╭─ Material for this exercise

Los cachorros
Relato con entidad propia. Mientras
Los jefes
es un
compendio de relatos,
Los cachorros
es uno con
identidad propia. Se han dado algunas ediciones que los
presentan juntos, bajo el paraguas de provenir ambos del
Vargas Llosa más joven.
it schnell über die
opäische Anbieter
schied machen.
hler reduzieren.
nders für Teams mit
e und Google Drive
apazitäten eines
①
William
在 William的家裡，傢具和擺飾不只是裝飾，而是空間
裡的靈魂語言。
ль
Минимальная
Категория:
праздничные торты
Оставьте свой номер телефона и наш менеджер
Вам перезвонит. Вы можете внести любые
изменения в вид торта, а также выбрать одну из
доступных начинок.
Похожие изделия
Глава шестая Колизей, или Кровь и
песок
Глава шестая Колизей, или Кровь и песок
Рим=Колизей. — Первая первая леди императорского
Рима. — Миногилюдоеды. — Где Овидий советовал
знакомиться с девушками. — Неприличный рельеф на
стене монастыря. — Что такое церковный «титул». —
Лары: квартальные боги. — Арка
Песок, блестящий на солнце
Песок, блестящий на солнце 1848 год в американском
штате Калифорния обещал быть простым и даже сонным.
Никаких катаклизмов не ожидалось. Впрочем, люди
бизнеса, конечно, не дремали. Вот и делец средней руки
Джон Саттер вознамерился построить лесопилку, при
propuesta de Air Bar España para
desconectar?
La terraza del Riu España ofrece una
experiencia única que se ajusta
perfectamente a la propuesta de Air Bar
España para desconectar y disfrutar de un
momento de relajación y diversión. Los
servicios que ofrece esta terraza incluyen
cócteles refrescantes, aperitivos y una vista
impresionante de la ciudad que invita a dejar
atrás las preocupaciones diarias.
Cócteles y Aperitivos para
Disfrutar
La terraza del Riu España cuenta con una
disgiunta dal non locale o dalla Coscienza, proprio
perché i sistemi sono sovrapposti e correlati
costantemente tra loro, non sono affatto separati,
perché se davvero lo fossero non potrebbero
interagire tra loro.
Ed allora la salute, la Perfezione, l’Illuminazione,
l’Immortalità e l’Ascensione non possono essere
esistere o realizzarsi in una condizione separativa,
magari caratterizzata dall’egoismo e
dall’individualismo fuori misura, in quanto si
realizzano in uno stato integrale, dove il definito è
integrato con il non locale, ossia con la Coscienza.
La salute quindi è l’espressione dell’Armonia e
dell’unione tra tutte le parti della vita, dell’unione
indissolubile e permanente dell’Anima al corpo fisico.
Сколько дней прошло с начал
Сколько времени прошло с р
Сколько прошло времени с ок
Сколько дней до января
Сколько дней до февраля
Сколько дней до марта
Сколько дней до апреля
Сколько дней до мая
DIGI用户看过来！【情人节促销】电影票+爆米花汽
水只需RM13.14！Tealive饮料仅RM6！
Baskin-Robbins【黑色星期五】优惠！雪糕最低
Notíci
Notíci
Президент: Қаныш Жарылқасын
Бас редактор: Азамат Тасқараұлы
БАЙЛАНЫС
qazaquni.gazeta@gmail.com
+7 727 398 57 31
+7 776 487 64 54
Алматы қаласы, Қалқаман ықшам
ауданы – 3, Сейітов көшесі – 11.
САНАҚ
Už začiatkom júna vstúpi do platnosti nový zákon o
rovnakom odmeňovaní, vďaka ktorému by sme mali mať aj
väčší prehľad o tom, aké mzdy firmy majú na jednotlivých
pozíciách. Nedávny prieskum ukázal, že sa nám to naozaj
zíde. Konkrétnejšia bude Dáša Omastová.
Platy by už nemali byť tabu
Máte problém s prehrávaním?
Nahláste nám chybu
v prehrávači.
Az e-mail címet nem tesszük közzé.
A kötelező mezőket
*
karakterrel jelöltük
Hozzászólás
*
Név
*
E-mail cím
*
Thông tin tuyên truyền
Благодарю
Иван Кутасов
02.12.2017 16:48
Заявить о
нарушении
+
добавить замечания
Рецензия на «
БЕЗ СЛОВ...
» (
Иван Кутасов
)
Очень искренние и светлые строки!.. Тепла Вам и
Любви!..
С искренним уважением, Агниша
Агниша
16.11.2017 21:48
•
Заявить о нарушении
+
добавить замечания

╰─

▶ **Aim of the exercise**: What is the number of lines in the records that contain "ofrece"? State that number alone.

▶ **Written reply**: 2